Derzeit findet in Lissabon das größte europäische Netz- und Startup-Treffen statt. Doch Anti-Israel- Äußerungen vom bisherigen Veranstaltung-Chef Paddy Cosgrave haben den Summit unter Druck gebracht. Der deutsche Wirtschaftsminister sagte ab.

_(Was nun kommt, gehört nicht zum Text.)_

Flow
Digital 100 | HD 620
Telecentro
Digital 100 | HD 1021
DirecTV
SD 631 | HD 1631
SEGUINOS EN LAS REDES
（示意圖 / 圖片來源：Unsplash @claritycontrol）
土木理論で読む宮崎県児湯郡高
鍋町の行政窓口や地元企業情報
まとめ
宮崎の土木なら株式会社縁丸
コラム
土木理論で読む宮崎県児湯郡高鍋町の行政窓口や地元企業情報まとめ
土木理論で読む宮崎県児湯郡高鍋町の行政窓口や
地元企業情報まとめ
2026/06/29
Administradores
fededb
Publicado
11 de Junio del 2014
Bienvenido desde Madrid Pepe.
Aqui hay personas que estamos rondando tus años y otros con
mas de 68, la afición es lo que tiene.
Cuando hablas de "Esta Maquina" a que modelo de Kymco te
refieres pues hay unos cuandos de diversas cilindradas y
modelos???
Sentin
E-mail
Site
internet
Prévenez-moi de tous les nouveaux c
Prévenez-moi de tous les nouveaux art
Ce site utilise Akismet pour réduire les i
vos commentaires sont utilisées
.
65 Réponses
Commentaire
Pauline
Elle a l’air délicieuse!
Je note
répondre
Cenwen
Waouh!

Der Skandal um Paddy Cosgrave kam nicht wirklich unerwartet. Der gebürtige Ire hatte den Web Summit, das größte europäische Netz- und Startup-Treffen, 2009 in Dublin mitgegründet und zu einer Institution in der Internet- und Startup-Szene aufgebaut. Seit 2016 findet der Kongress permanent in Lissabon statt. Inzwischen lockt die Veranstaltung regelmäßig über 70.000 Menschen an.

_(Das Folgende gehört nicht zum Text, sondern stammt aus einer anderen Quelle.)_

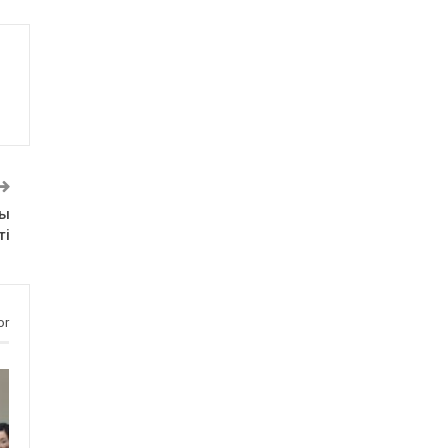
ты
ті
or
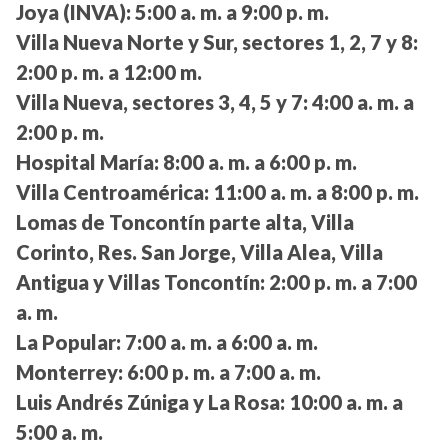
Joya (INVA):
5:00 a. m. a 9:00 p. m.
Villa Nueva Norte y Sur, sectores 1, 2, 7 y 8:
2:00 p. m. a 12:00 m.
Villa Nueva, sectores 3, 4, 5 y 7:
4:00 a. m. a
2:00 p. m.
Hospital María:
8:00 a. m. a 6:00 p. m.
Villa Centroamérica:
11:00 a. m. a 8:00 p. m.
Lomas de Toncontín parte alta, Villa
Corinto, Res. San Jorge, Villa Alea, Villa
Antigua y Villas Toncontín:
2:00 p. m. a 7:00
a. m.
La Popular:
7:00 a. m. a 6:00 a. m.
Monterrey:
6:00 p. m. a 7:00 a. m.
Luis Andrés Zúniga y La Rosa:
10:00 a. m. a
5:00 a. m.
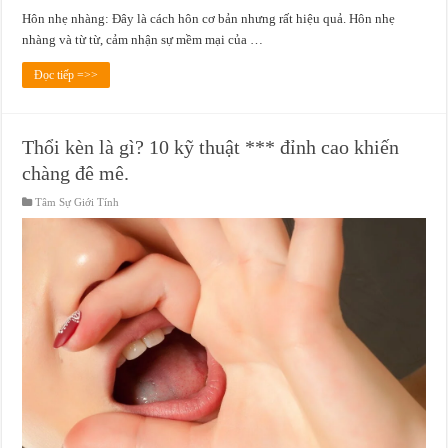
Hôn nhẹ nhàng: Đây là cách hôn cơ bản nhưng rất hiệu quả. Hôn nhẹ
nhàng và từ từ, cảm nhận sự mềm mại của …
Đọc tiếp =>>
Thổi kèn là gì? 10 kỹ thuật *** đỉnh cao khiến
chàng đê mê.
Tâm Sự Giới Tính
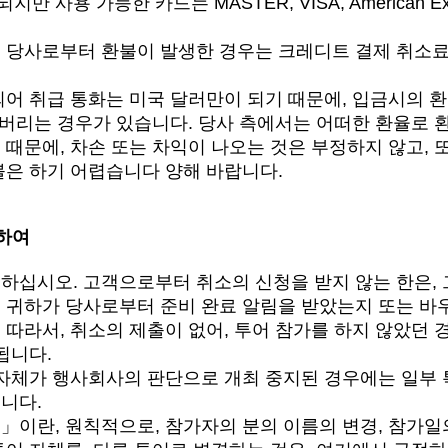
용 가능한 카드는 MASTER, VISA, American Expre
 당사로부터 환불이 발생한 경우는 크레디트 결제 취소료
되어 취급 통화는 미국 달러만이 되기 때문에, 입금시의 환
게 버리는 경우가 있습니다. 당사 측에서는 어떠한 환율로 
 때문에, 차손 또는 차익이 나오는 것은 부정하지 않고, 
불은 하기 어렵습니다 양해 바랍니다.
하여
하십시오. 고객으로부터 취소의 신청을 받지 않는 한은, 
 귀하가 당사로부터 준비 완료 알림을 받았는지 또는 바
 따라서, 취소의 제출이 없어, 투어 참가를 하지 않았던 
됩니다.
 자체가 행사회사의 판단으로 개최 중지된 경우에는 일부 
니다.
」이란, 원칙적으로, 참가자의 분의 이름의 변경, 참가일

Doch schon seit mehreren Jahren zieht Cosgrave immer wieder auch Kritik auf sich. Mal hieß es, er führe sein Unternehmen nach Gutsherrenart. Mal musste er sich entschuldigen, weil er den Erfolg einer App für sich reklamierte, die andere entwickelt hatten. Dann wurde er von einem Schriftsteller wegen Diffamierung verklagt oder musste auf öffentlichen Druck hin, die Einladung der rechtsextremen französischen Politikern Marine Le Pen zurückziehen.

Anti-Israel-Posts auf X

Nun hat er das Fass zum Überlaufen gebracht mit Kommentaren auf der Plattform X, in denen er Israels Vorgehen nach den Hamas-Attacken heftig kritisierte. Er stellte am Tag der Hamas-Attentate eine Rechnung auf, in der er die Totenzahlen auf israelischer und auf palästinensischer Seite gegenüberstellte. Die Zahl der Palästinenser lag deutlich höher, was viele werteten, als wolle Cosgrave Israel als Täter abstempeln. Cosgrave legte noch nach und schrieb "Kriegsverbrechen sind Kriegsverbrechen, auch wenn sie von Verbündeten begangen werden".

Mit seinen Äußerungen löste er einen Protest-Sturm aus. Israelische Tech-Unternehmer riefen zum Boykott des Web Summit auf. Auch der geplante Auftritt von Bundeswirtschaftsminister Robert Habeck (Grüne) geriet in die Kritik. Und da gleichzeitig die portugiesische Regierung in eine Krise schlitterte und sogar Ministerpräsident António Costa zurücktrat, wurde Habecks Reise abgesagt.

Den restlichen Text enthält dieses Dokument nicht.